• _DATA UNDER STUDY_:
------------------------------------------------
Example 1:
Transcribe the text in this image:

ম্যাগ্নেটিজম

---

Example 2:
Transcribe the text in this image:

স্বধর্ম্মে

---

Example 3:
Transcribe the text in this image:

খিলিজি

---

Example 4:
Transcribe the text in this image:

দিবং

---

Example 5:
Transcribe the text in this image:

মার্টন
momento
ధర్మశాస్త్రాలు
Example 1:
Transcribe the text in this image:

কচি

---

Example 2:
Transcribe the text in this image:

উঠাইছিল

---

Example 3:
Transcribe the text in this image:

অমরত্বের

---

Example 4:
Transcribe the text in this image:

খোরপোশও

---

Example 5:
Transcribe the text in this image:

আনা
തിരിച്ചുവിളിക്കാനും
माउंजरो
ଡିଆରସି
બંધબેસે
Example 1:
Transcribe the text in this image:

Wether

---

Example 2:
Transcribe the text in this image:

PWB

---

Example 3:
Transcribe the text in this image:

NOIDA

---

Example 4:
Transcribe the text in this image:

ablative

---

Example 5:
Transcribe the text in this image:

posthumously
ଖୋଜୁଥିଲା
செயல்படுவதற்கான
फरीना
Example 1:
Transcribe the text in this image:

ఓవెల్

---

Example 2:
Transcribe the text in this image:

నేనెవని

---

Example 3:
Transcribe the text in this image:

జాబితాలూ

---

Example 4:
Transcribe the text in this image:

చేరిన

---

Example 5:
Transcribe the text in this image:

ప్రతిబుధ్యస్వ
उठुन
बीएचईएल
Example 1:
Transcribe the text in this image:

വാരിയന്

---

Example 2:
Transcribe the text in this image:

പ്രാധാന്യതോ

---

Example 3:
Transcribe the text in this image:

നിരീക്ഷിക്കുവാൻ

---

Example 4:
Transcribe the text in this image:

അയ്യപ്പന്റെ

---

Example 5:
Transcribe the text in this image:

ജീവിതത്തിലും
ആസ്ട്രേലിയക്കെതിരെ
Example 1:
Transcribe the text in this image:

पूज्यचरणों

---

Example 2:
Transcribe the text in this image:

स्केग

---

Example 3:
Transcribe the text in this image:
------------------------------------------------
• _WHAT THE EXERCISE ASKS_: The listing must be repeated in full, with nothing altered.

• _WRITTEN SOLUTION_:
Example 1:
Transcribe the text in this image:

ম্যাগ্নেটিজম

---

Example 2:
Transcribe the text in this image:

স্বধর্ম্মে

---

Example 3:
Transcribe the text in this image:

খিলিজি

---

Example 4:
Transcribe the text in this image:

দিবং

---

Example 5:
Transcribe the text in this image:

মার্টন
momento
ధర్మశాస్త్రాలు
Example 1:
Transcribe the text in this image:

কচি

---

Example 2:
Transcribe the text in this image:

উঠাইছিল

---

Example 3:
Transcribe the text in this image:

অমরত্বের

---

Example 4:
Transcribe the text in this image:

খোরপোশও

---

Example 5:
Transcribe the text in this image:

আনা
തിരിച്ചുവിളിക്കാനും
माउंजरो
ଡିଆରସି
બંધબેસે
Example 1:
Transcribe the text in this image:

Wether

---

Example 2:
Transcribe the text in this image:

PWB

---

Example 3:
Transcribe the text in this image:

NOIDA

---

Example 4:
Transcribe the text in this image:

ablative

---

Example 5:
Transcribe the text in this image:

posthumously
ଖୋଜୁଥିଲା
செயல்படுவதற்கான
फरीना
Example 1:
Transcribe the text in this image:

ఓవెల్

---

Example 2:
Transcribe the text in this image:

నేనెవని

---

Example 3:
Transcribe the text in this image:

జాబితాలూ

---

Example 4:
Transcribe the text in this image:

చేరిన

---

Example 5:
Transcribe the text in this image:

ప్రతిబుధ్యస్వ
उठुन
बीएचईएल
Example 1:
Transcribe the text in this image:

വാരിയന്

---

Example 2:
Transcribe the text in this image:

പ്രാധാന്യതോ

---

Example 3:
Transcribe the text in this image:

നിരീക്ഷിക്കുവാൻ

---

Example 4:
Transcribe the text in this image:

അയ്യപ്പന്റെ

---

Example 5:
Transcribe the text in this image:

ജീവിതത്തിലും
ആസ്ട്രേലിയക്കെതിരെ
Example 1:
Transcribe the text in this image:

पूज्यचरणों

---

Example 2:
Transcribe the text in this image:

स्केग

---

Example 3:
Transcribe the text in this image:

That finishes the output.